Testing in a Web environment can feel like leaping out of a plane. Testing in an XP environment feels like competing in a sky-surfing competition. You have to be better than everyone else, but you don't have much time. You can only hope for a soft landing. While the eXtreme Programming literature (including Ron Jeffries' book, eXtreme Programming Installed), centers around unit and integration testing as part of the XP core process, I felt that functional/acceptance testing from the customer perspective was incompletely defined. The role of the tester in XP is clearly defined - to help the customer choose and write functional tests and to make sure those tests run successfully. The question is, how to do this when the ratio of developers to testers is quite high (8 - 1 is recommended, and we are in a more extreme ratio than that) and the development iterations are so short.

Like an extreme-sports competitor, the XP tester needs courage, speed, stamina and creativity. Working with the developers and with input from an automated test tool vendor, I have developed an approach to designing modularized, self-verifying tests that can be quickly developed and easily maintained. I'll present my basic design and give some examples. I used the test tool WebART, but this methodology should be applicable to any au tomated tool that includes a scripting language.

About the Speaker

I have eighteen years experience in the industry with the last nine in Testing and Quality Assurance. I started out as a programmer and later worked in customer support and QA for large software vendors. In March of 1998, I discovered the world of Web startups, joining TRIP.com as the first test engineer. The challenge of building quality into Web applications while meeting tight development cycles was eye-opening. At TRIP.com, I built a QA department of seven test engineers testing state-of-the-art, first-of-their-kind applications such as flightTracker and intelliTRIP. I felt, however, that we never found a really good process that worked to produce high-quality software in a short amount of time. Missed deadlines were common. Still, we were proud of our accomplishments, as TRIP.com grew to one of the highest-traffic travel Web sites, rated 4.5 out of 5 starts by BizRate and ranked near the top of the Keynote Top 40 websites for performance.
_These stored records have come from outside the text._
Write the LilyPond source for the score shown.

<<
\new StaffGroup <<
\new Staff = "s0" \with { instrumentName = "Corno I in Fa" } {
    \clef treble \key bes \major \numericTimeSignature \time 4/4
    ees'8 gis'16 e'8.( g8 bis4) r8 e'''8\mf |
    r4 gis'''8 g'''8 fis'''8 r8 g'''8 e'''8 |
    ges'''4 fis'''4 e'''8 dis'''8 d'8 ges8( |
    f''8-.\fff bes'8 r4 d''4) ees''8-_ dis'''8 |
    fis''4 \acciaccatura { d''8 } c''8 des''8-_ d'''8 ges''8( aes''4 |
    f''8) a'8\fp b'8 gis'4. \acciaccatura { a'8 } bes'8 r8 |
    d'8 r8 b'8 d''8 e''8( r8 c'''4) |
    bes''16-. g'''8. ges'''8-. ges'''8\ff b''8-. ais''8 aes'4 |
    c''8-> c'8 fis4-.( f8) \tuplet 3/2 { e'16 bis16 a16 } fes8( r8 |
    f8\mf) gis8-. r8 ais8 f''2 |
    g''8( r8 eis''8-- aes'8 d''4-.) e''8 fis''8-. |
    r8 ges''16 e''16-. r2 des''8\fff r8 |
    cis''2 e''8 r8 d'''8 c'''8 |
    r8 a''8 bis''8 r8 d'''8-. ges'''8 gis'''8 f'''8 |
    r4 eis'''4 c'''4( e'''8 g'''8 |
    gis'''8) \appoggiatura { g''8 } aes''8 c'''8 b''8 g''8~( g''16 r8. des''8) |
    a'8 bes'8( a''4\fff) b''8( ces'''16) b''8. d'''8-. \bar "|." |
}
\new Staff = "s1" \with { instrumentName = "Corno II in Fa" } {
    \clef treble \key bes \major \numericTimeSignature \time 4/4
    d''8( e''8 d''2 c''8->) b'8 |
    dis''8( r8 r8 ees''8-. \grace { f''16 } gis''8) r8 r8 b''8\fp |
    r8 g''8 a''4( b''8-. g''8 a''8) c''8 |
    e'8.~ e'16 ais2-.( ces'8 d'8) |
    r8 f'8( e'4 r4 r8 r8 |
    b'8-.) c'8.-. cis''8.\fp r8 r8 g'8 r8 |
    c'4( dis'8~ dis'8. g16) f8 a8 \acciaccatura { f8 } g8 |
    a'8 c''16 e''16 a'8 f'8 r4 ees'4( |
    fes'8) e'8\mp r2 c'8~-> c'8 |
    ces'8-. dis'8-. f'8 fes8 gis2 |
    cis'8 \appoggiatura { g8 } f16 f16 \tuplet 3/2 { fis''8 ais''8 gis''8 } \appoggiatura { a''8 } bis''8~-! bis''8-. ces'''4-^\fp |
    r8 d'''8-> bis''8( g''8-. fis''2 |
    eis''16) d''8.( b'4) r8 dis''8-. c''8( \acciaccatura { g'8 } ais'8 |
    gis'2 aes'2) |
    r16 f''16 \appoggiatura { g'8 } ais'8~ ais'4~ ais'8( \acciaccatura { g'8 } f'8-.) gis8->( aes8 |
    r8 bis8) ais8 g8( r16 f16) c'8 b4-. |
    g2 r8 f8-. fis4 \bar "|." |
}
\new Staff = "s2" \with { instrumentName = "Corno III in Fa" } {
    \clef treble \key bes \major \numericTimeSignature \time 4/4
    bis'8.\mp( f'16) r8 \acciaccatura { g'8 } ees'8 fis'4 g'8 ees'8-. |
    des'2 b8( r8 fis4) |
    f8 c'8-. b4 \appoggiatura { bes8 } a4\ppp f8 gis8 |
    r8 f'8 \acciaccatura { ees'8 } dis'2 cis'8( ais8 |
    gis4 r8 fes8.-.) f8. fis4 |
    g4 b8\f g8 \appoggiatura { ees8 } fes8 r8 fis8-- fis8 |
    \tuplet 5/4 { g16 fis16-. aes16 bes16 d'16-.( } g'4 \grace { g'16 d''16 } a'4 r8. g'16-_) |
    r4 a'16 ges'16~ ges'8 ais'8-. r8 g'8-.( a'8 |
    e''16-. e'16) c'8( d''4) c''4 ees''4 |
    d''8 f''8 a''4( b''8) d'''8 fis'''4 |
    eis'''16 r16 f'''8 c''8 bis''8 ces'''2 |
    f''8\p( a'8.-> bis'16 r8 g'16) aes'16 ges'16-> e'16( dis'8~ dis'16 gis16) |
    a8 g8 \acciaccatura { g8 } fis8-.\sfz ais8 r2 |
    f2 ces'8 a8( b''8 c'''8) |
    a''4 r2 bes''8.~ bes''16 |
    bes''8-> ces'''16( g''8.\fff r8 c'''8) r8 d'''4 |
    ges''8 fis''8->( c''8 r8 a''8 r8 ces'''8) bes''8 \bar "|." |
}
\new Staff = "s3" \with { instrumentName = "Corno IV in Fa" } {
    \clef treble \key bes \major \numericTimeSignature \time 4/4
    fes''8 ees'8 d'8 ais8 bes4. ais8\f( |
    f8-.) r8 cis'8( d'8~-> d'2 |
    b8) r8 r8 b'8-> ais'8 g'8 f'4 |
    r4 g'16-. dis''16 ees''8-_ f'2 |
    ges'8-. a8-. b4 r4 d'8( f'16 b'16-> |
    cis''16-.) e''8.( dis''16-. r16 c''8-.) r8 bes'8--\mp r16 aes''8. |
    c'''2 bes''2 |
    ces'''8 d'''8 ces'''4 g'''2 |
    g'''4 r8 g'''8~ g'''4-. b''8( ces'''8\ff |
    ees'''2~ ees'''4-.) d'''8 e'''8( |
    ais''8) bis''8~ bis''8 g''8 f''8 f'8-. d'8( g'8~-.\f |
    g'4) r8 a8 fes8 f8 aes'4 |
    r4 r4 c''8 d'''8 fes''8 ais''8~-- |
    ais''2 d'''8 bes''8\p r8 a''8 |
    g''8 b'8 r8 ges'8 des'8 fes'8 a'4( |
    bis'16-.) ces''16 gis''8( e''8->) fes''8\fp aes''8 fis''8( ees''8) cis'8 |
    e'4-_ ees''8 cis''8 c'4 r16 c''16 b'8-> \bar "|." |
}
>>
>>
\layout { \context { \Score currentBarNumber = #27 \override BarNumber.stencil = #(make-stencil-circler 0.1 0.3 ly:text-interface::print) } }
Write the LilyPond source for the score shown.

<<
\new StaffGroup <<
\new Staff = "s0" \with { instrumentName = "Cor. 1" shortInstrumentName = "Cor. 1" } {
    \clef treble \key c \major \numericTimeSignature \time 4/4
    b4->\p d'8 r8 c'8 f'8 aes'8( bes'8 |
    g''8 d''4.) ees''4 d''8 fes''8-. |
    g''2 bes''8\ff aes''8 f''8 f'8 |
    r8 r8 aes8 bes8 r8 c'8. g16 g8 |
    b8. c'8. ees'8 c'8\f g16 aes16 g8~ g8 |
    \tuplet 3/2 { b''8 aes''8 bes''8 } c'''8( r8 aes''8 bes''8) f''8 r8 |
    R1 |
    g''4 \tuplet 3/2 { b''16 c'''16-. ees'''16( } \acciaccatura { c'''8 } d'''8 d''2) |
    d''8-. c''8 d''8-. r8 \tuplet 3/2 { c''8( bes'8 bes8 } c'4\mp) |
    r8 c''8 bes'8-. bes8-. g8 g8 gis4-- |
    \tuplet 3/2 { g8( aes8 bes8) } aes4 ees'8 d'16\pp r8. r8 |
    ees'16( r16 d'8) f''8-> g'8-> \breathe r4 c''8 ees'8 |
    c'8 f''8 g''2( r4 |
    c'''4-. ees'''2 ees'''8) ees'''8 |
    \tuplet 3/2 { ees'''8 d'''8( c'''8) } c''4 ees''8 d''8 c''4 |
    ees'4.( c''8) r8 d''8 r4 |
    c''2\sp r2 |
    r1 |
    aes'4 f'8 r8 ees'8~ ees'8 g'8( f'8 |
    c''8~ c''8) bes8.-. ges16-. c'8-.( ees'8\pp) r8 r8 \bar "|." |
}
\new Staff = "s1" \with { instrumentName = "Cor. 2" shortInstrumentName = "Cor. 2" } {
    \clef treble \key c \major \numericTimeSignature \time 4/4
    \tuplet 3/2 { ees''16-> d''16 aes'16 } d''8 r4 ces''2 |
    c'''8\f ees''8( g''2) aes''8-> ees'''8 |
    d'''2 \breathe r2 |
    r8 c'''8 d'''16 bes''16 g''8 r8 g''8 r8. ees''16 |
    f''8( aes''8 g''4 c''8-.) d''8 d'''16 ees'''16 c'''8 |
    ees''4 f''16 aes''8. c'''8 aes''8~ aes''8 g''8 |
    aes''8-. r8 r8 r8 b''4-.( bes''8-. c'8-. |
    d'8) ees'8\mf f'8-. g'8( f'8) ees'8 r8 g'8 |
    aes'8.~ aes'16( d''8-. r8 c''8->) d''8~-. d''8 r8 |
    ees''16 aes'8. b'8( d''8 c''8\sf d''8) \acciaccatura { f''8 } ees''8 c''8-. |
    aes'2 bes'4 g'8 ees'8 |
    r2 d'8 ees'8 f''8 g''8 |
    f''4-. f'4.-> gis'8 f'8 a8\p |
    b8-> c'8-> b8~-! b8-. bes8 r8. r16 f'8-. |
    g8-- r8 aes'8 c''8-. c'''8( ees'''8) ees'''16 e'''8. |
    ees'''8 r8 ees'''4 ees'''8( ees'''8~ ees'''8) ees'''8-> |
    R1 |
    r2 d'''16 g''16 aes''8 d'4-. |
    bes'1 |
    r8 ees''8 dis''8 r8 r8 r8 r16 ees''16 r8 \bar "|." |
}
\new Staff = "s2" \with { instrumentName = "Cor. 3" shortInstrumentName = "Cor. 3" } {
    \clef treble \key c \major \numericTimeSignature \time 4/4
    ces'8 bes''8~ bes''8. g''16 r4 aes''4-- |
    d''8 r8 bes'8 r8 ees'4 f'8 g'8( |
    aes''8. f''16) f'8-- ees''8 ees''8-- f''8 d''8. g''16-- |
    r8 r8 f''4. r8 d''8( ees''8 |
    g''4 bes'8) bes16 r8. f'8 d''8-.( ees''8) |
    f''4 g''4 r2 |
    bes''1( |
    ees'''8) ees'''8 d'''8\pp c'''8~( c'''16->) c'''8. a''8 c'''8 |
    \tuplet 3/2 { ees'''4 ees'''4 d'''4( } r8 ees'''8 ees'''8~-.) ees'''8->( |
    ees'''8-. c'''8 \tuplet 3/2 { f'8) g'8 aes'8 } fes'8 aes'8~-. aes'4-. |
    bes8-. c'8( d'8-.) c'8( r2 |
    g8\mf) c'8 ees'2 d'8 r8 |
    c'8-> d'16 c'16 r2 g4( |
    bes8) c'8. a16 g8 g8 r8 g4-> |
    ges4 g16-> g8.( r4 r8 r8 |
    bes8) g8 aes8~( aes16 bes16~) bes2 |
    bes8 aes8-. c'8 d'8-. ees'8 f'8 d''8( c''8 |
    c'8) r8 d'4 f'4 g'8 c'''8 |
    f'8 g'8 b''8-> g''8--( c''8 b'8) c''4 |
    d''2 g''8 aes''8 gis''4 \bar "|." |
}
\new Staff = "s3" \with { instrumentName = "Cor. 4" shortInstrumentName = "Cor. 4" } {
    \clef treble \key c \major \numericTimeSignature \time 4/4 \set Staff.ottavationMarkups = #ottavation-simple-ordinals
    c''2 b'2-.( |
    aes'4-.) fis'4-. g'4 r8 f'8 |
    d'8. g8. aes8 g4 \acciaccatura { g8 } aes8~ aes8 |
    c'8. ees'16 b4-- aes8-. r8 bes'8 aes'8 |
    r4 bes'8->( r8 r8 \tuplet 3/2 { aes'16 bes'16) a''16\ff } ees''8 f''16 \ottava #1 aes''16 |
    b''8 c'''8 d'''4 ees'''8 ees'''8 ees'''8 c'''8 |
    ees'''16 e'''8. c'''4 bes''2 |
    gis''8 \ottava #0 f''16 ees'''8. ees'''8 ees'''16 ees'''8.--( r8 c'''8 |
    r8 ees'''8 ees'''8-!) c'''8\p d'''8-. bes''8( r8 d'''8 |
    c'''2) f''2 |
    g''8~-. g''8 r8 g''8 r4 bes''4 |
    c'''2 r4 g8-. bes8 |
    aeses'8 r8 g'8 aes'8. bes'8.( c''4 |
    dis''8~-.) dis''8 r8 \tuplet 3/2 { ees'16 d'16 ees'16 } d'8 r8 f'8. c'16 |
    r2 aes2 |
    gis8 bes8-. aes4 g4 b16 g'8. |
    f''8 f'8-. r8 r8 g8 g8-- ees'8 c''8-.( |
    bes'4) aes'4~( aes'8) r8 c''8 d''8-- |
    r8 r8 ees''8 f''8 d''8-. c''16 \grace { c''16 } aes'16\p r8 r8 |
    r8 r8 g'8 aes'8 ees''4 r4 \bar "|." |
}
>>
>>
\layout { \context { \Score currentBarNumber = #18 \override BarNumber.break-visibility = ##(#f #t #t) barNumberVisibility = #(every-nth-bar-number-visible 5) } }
Several developers from TRIP.com left to join a new startup, iFactor-e, devoted to using eXtreme Programming to combine high quality and short time to market to wow the customer. One of these developers loaned me Kent Beck's book. After I read that, I was eager to try XP myself and was fortunate enough to be hired as the first test engineer at iFactor-e in July of 2000. Since then, I have been racing to establish a functional testing methodology that successfully applies the values of XP.

I have given successful presentations at both local and international user and QA conferences to audiences of up to 60 people. I have many years experience training both technical and end users.